Conductor David Fallis is one of Canada’s leading interpreters of operatic and choral/orchestral repertoire, known especially for his work in the Baroque and Classical periods, and contemporary music. He has conducted at the Royal Opera House in Versailles, the Glimmerglass Festival, the Singapore Festival, the Luminato Festival, Festival Vancouver, Houston Grand Opera, the Seoul Arts Center, Cleveland Opera, Wolf Trap Theater, and Utah Opera.
As Music Director for Opera Atelier, he has helped bring the company onto stages around the world, and for them Fallis has conducted all the major Mozart operas, all the Monteverdi operas, and works by Purcell, Handel, Rameau, Lully, Charpentier, and Weber. He led the company for all five of their triumphant appearances at the Royal Opera House in Versailles, and twice he led Opera Atelier on tour to Seoul, South Korea.
On the symphonic stage, in 2019 Fallis made his début with the Toronto Symphony Orchestra conducting Stravinsky’s Symphony of Psalms, Fauré’s Requiem, and a World Première by Andrew Balfour, all with the Toronto Mendelssohn Choir. He has conducted the Kitchener-Waterloo Symphony, Orchestra London, the Windsor Symphony, Symphony Nova Scotia, Symphony New Brunswick, and the Manitoba Chamber Orchestra.
Fallis directs Soundstreams Choir 21. In 2019, for Soundstreams and Signal Theatre, he conducted Pimootewin by Melissa Hui and Tomson Highway, the world’s first opera in Cree, and Gállábártnit by Britta Byström and Rawdna Carita Eira, the world’s first opera in Sámi.
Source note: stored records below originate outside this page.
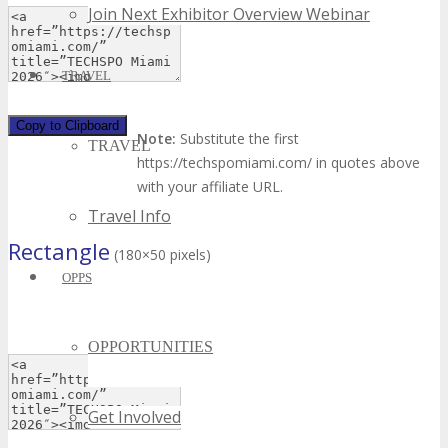
Join Next Exhibitor Overview Webinar
TRAVEL
Copy to Clipboard
Note:
Substitute the first
TRAVEL
https://techspomiami.com/ in quotes above
with your affiliate URL.
Travel Info
Rectangle
(180×50 pixels)
OPPS
OPPORTUNITIES
Get Involved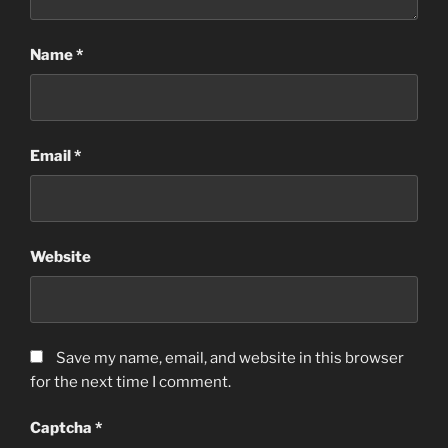
Name
*
Email
*
Website
Save my name, email, and website in this browser
for the next time I comment.
Captcha
*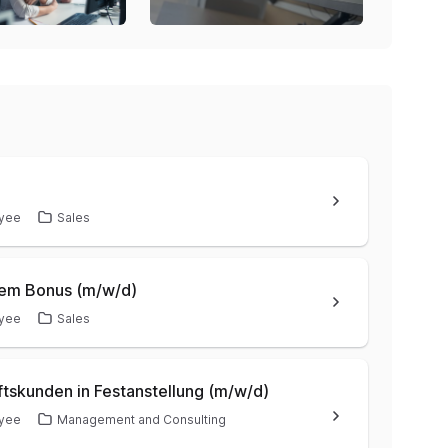
yee
Sales
hem Bonus (m/w/d)
yee
Sales
ftskunden in Festanstellung (m/w/d)
yee
Management and Consulting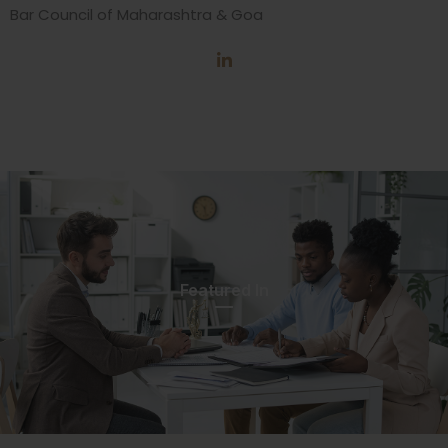
Bar Council of Maharashtra & Goa
Featured In​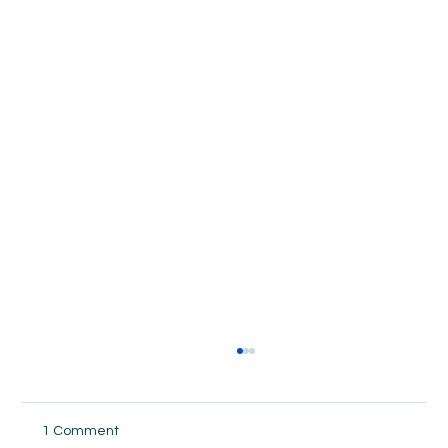
1 Comment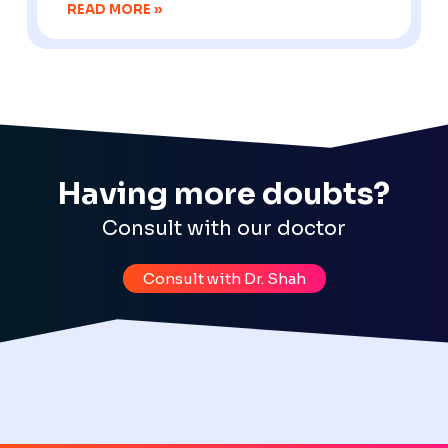
READ MORE »
Having more doubts?
Consult with our doctor
Consult with Dr. Shah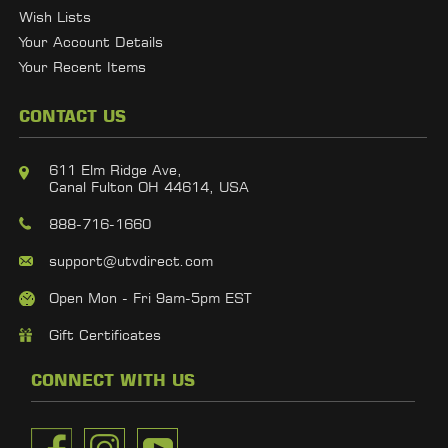
Wish Lists
Your Account Details
Your Recent Items
CONTACT US
611 Elm Ridge Ave,
Canal Fulton OH 44614, USA
888-716-1660
support@utvdirect.com
Open Mon - Fri 9am-5pm EST
Gift Certificates
CONNECT WITH US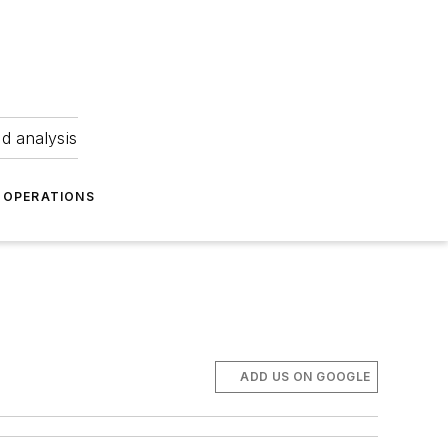
nd analysis
OPERATIONS
ADD US ON GOOGLE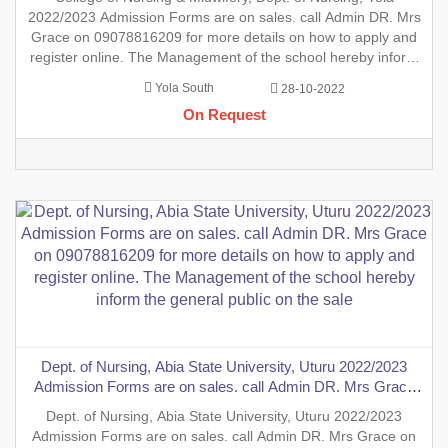
and register online. The Management of the school hereby
2022/2023 Admission Forms are on sales. call Admin DR. Mrs
inform the general public
Grace on 09078816209 for more details on how to apply and
register online. The Management of the school hereby inform
the general public on the sales of the general Nursing
Yola South
28-10-2022
Admission form into the School of Nursing, INTERNSHIP
On Request
FORMS
Dept. of Nursing, Abia State University, Uturu 2022/2023
Admission Forms are on sales. call Admin DR. Mrs Grace
on 09078816209 for more details on how to apply and
Dept. of Nursing, Abia State University, Uturu 2022/2023
register online. The Management of the school hereby inform
Admission Forms are on sales. call Admin DR. Mrs Grace on
the general public on the sale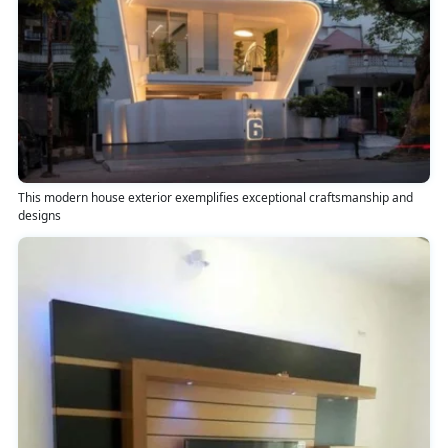
This modern house exterior exemplifies exceptional craftsmanship and
designs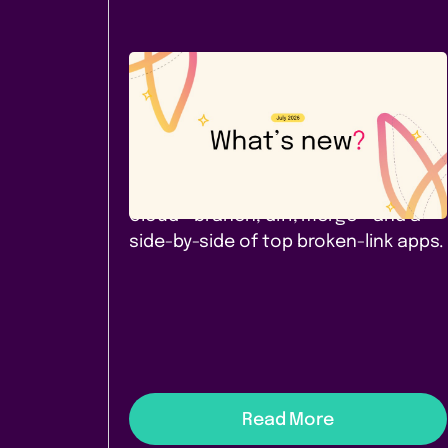
Company News
July 2026: A new Cloud app -
and a comparison worth
reading
Page Branching for Confluence
Cloud - branch, diff, merge - and a
side-by-side of top broken-link apps.
Read More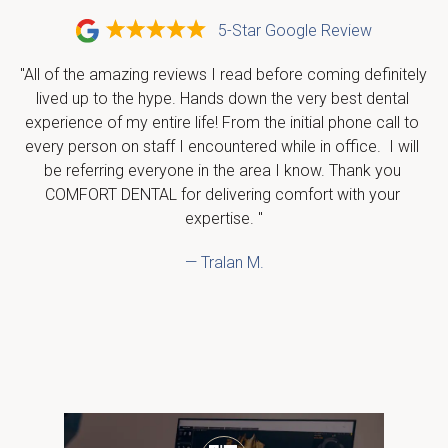
5-Star Google Review
"All of the amazing reviews I read before coming definitely 
lived up to the hype. Hands down the very best dental 
experience of my entire life! From the initial phone call to 
every person on staff I encountered while in office.  I will 
be referring everyone in the area I know. Thank you 
COMFORT DENTAL for delivering comfort with your 
expertise. "
— Tralan M.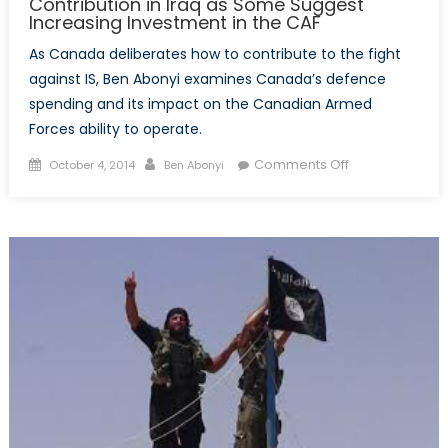
Contribution in Iraq as Some Suggest
Increasing Investment in the CAF
As Canada deliberates how to contribute to the fight
against IS, Ben Abonyi examines Canada’s defence
spending and its impact on the Canadian Armed
Forces ability to operate.
Posted
Author
on
Comments Off
October 4, 2014
Ben Abonyi
on
US
Requests
Greater
Canadian
Contribution
in
Iraq
as
Some
Suggest
Increasing
Investment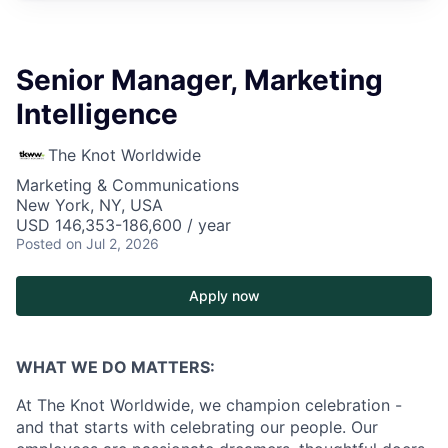
Senior Manager, Marketing
Intelligence
The Knot Worldwide
Marketing & Communications
New York, NY, USA
USD 146,353-186,600 / year
Posted
on Jul 2, 2026
Apply now
WHAT WE DO MATTERS:
At The Knot Worldwide, we champion celebration -
and that starts with celebrating our people. Our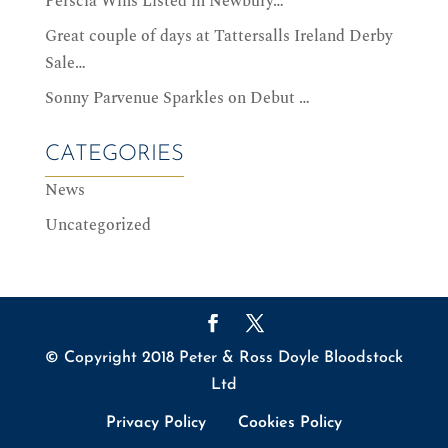
Perscia Wins Listed in Newbury…
Great couple of days at Tattersalls Ireland Derby
Sale…
Sonny Parvenue Sparkles on Debut …
CATEGORIES
News
Uncategorized
© Copyright 2018 Peter & Ross Doyle Bloodstock
Ltd
Privacy Policy
Cookies Policy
He has conducted world premières by many other leading Canadian composers, including James Rolfe, Cecilia Livingston, Christos Hatzis, Andrew Balfour, and Andrew Ager.
Following his success in conducting the world premiere of R. Murray Schafer’s The Children’s Crusade at the 2009 Luminato Festival in Toronto, he was asked to conduct one of Schafer’s most ambitious works of music theatre, Apocalypsis, to great acclaim at the 2015 festival.
From 2018 to 2020 he was Interim Conductor of the Toronto Mendelssohn Choir, leading them throughout their 125th-anniversary season. From 1990 to 2018 he was Artistic Director of the Toronto Consort, a renowned chamber group specializing in the music of the Middle Ages and Renaissance.
Fallis has also worked in film and television. He led the Toronto Consort in music for Atom Egoyan’s The Sweet Hereafter and was Historical Music Producer for Showtime’s acclaimed series The Tudors, featuring Jonathan Rhys Meyers, Sam Neill, and Peter O’Toole, and The Borgias, starring Jeremy Irons.